[TASK DESCRIPTION]
A word-for-word copy of the records below is needed, without the images.

Layout change descriptions
▶

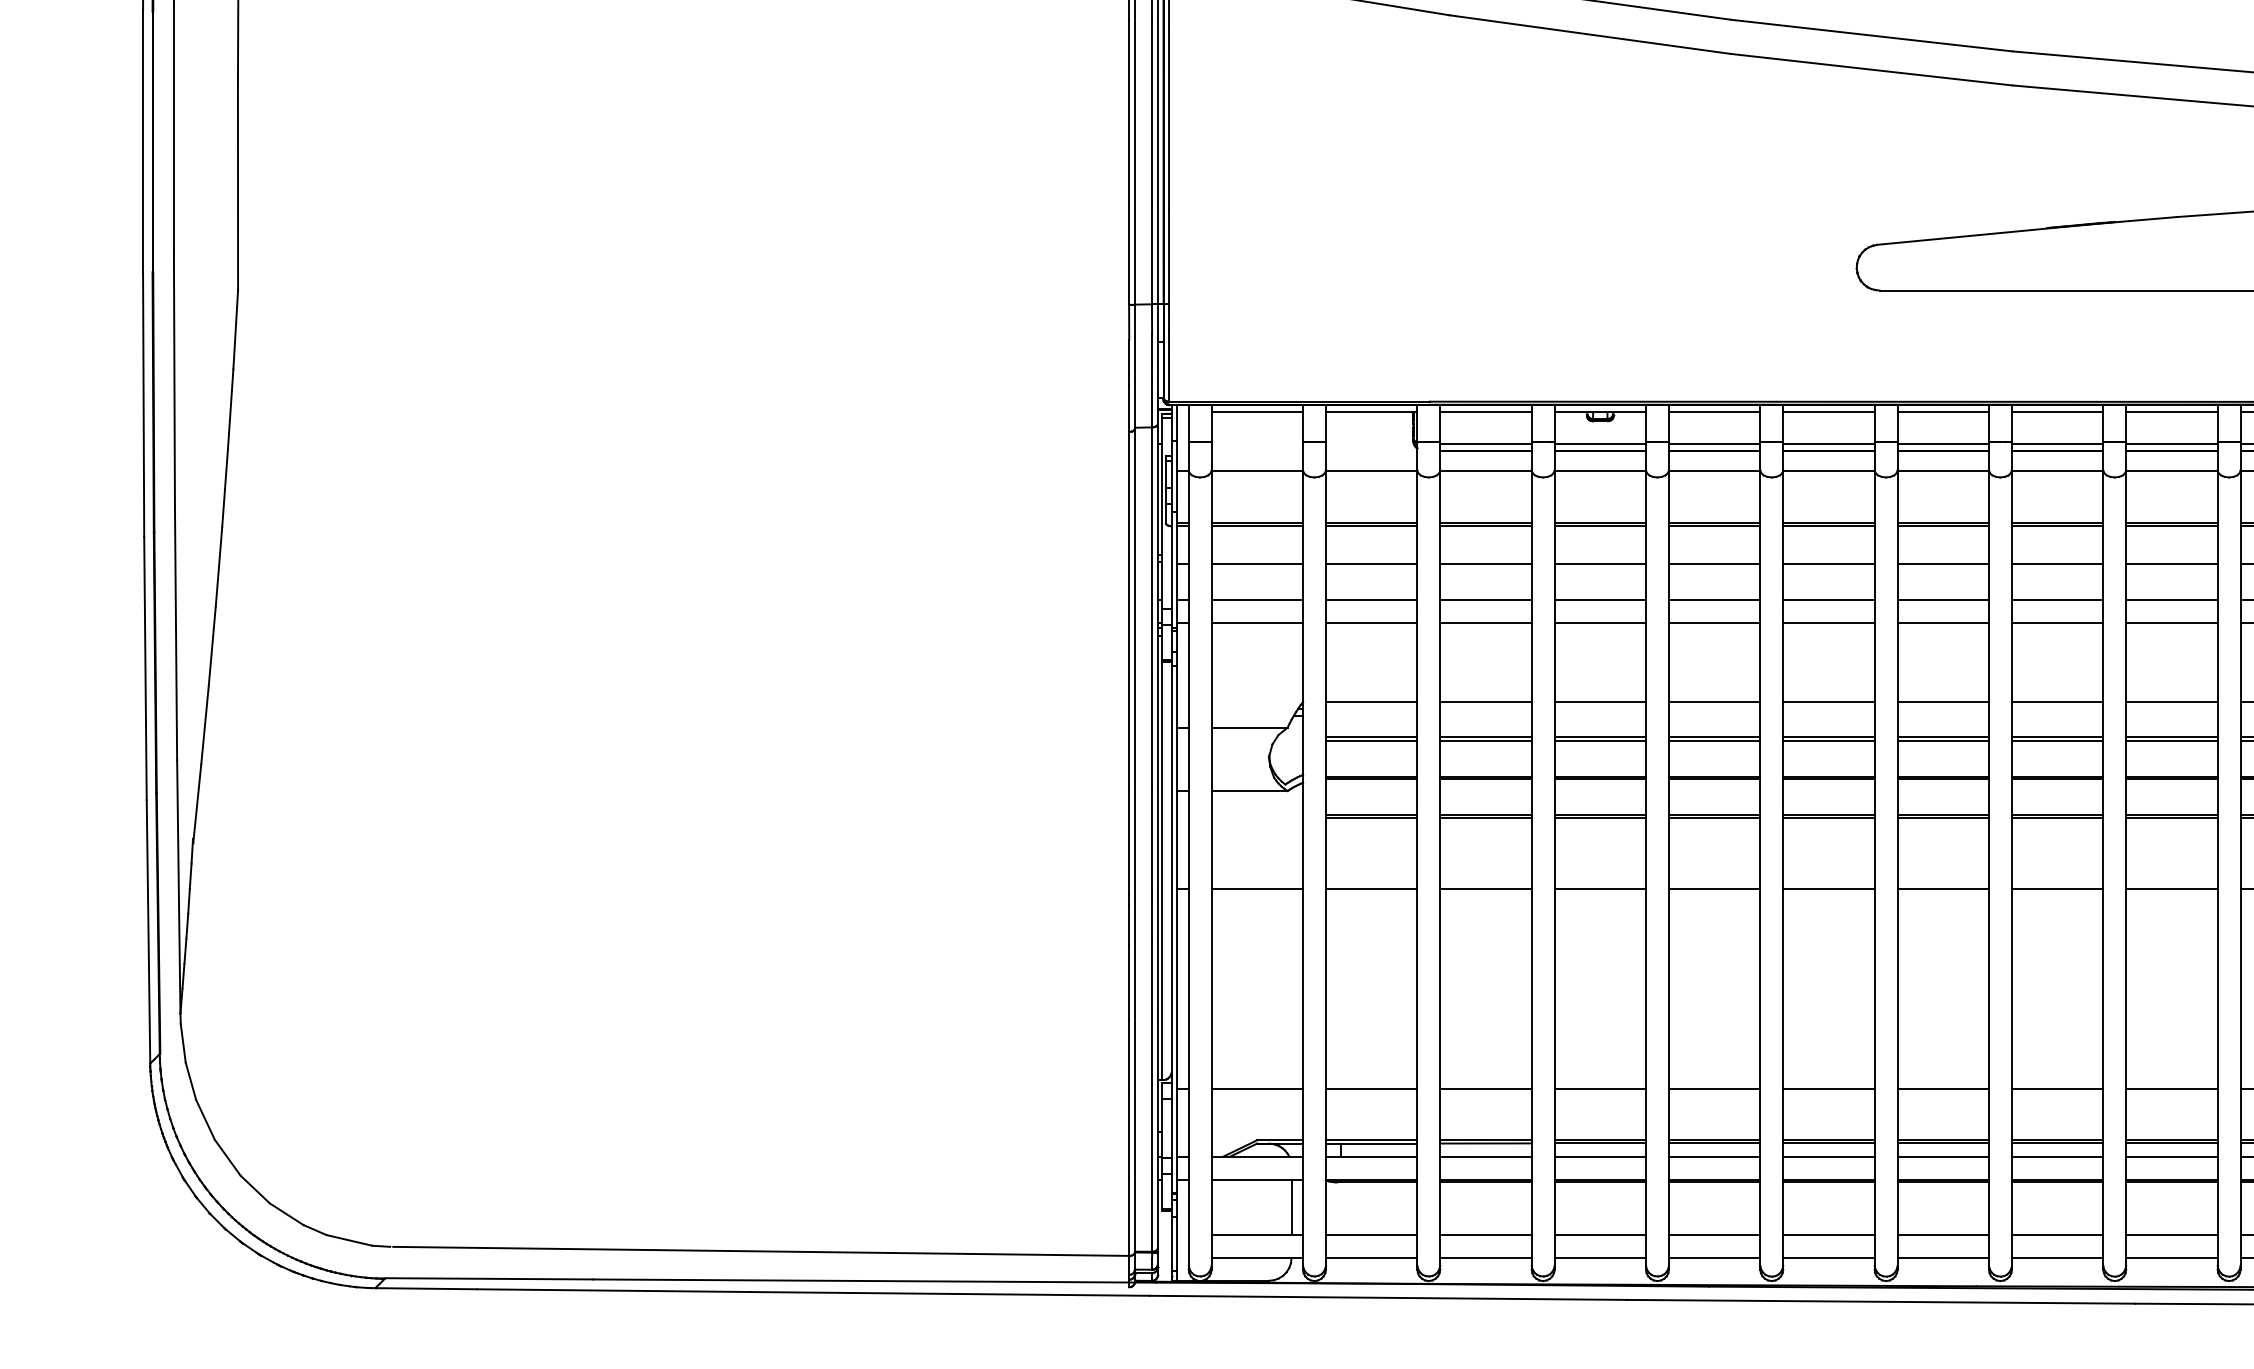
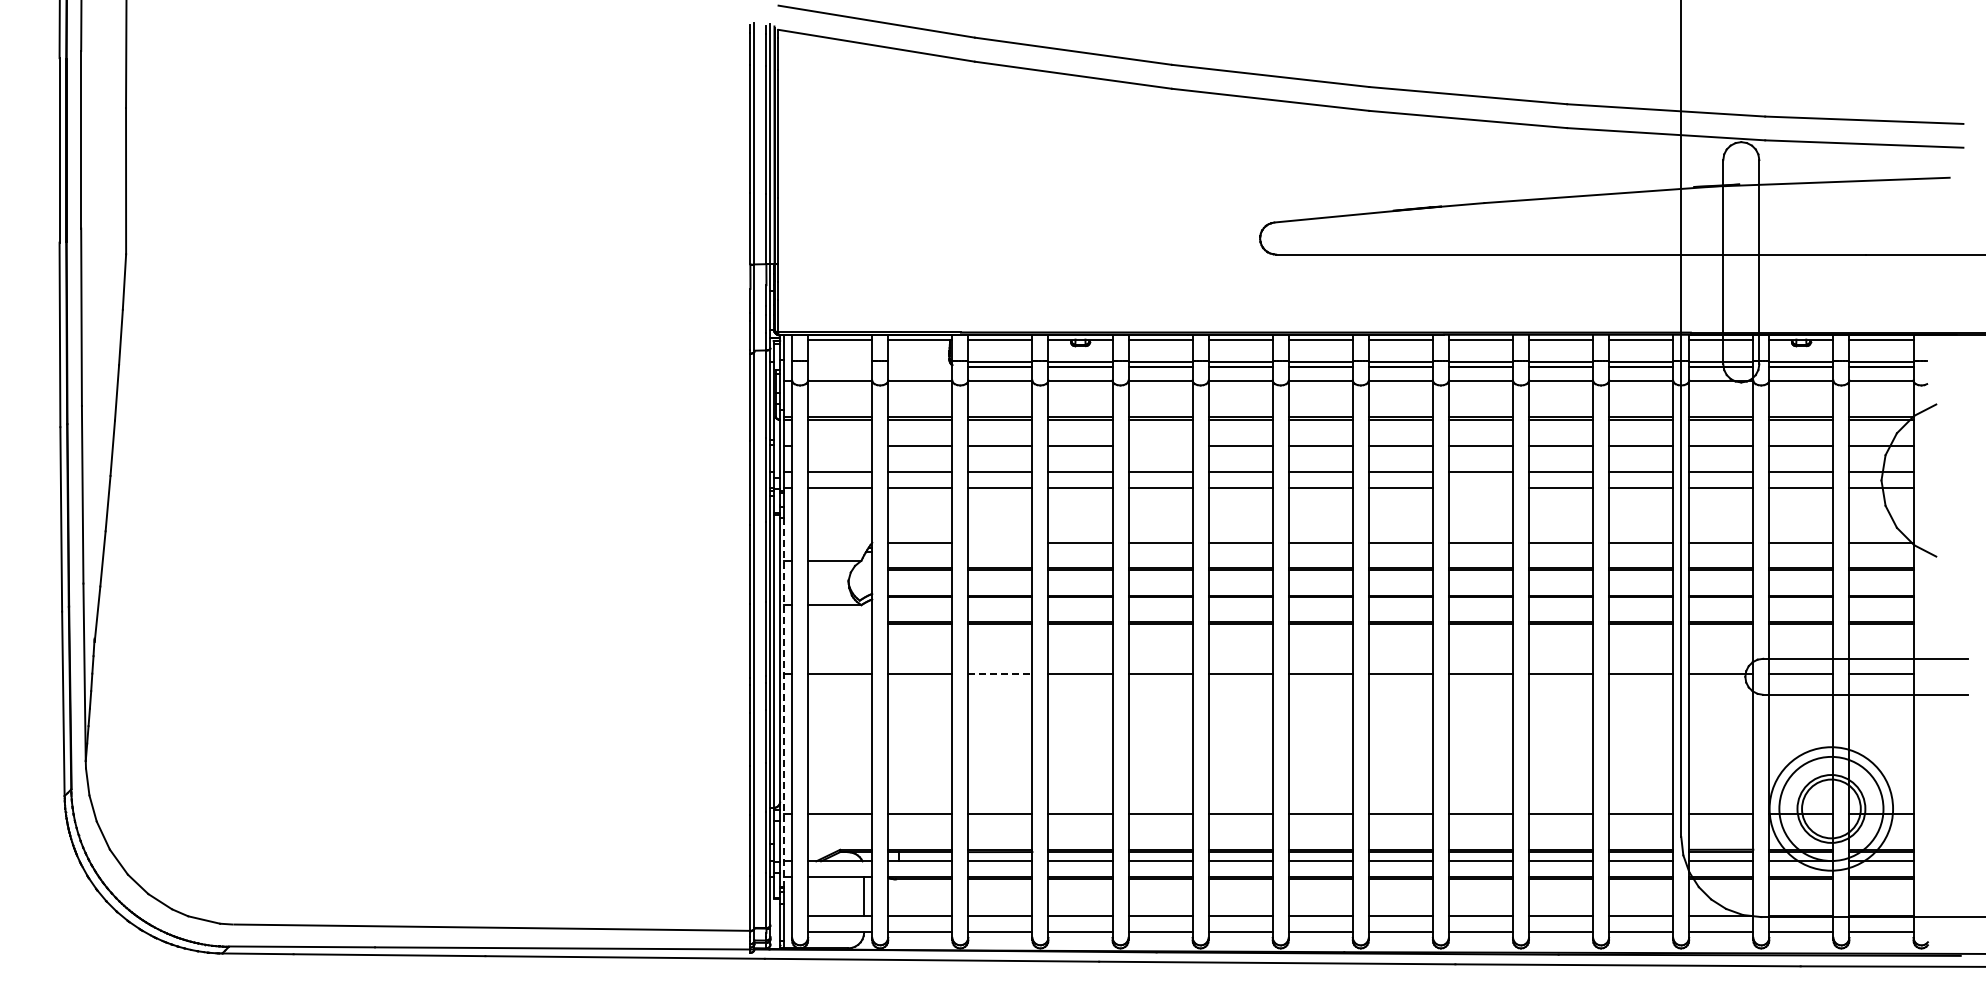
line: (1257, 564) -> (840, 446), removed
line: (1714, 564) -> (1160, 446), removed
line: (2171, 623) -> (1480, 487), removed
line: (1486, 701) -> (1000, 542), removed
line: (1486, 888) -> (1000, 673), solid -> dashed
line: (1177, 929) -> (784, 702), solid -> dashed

◀

[RESPONSE]
line: (1257, 564) -> (840, 446), removed
line: (1714, 564) -> (1160, 446), removed
line: (2171, 623) -> (1480, 487), removed
line: (1486, 701) -> (1000, 542), removed
line: (1486, 888) -> (1000, 673), solid -> dashed
line: (1177, 929) -> (784, 702), solid -> dashed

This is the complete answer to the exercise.